Re: [PATCH 00/13] [RFC] Rust support
From: Miguel Ojeda
Date: Fri Apr 16 2021 - 13:10:35 EST
On Fri, Apr 16, 2021 at 6:14 PM Willy Tarreau <w@xxxxxx> wrote:
>
> I'm really afraid by languages which force developers to do this or that.
> Many bugs in C come from casts because developers know their use case
> better than the compiler's developers, and result in lack of warnings
> when the code evolves, leaving pending bugs behind. What is important
> in my opinion is to let developers express what they want and report
> suspicious constructs, not to force them to dirtily work around rules
> that conflict with their use case :-/
I understand your concerns. The idea is that by restricting some
patterns (in the safe subset), you gain the ability to guarantee the
absence of UB (as long as the `unsafe` code is sound).

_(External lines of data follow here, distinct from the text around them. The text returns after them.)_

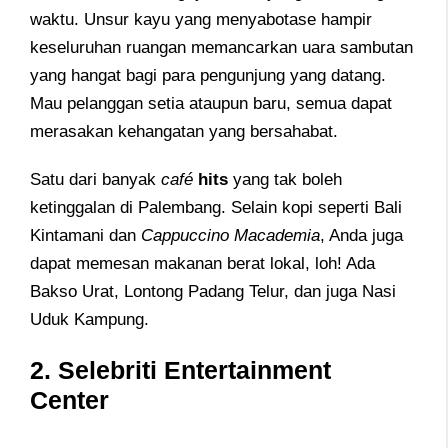
waktu. Unsur kayu yang menyabotase hampir
keseluruhan ruangan memancarkan uara sambutan
yang hangat bagi para pengunjung yang datang.
Mau pelanggan setia ataupun baru, semua dapat
merasakan kehangatan yang bersahabat.
Satu dari banyak
café
hits
yang tak boleh
ketinggalan di Palembang. Selain kopi seperti Bali
Kintamani dan
Cappuccino Macademia
, Anda juga
dapat memesan makanan berat lokal, loh! Ada
Bakso Urat, Lontong Padang Telur, dan juga Nasi
Uduk Kampung.
2. Selebriti Entertainment
Center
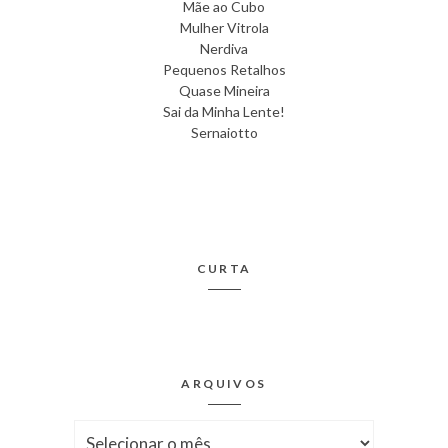
Mãe ao Cubo
Mulher Vitrola
Nerdiva
Pequenos Retalhos
Quase Mineira
Sai da Minha Lente!
Sernaiotto
CURTA
ARQUIVOS
Arquivos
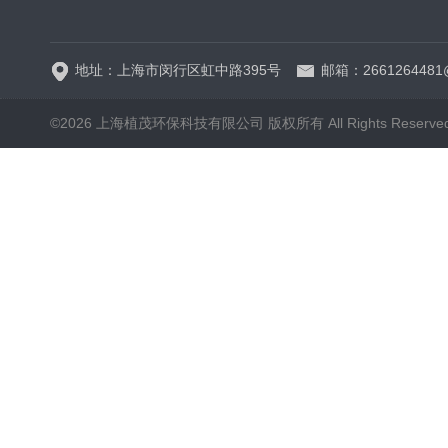
5B-3FCOD分析仪
地址：上海市闵行区虹中路395号
邮箱：2661264481
©2026 上海植茂环保科技有限公司 版权所有 All Rights Reserve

But please note that the `unsafe` side is still there, and you can
reach out for it when needed.
Thus, if you find yourself in a situation where the safe abstractions
are not enough for what you need to convey, you have two options:
ideally, you think about how to model that pattern in a way that can
be exposed as a safe API so that others can reuse it. And if that is
not possible, you reach out for `unsafe` yourself.
Even in those cases where there is no other way around `unsafe`, note
that you still have gained something very important: now you have made
it explicit in the code that this is needed, and you will have written
a `SAFETY` annotation that tells others why your usage is sound (i.e.
why it cannot trigger UB).
And by having the compiler enforce this safe-unsafe split, you can
review safe code without having to constantly worry about UB; and be
extra alert when dealing with `unsafe` blocks.
Of course, UB is only a subset of errors, but it is a major one, and
particularly critical for privileged code.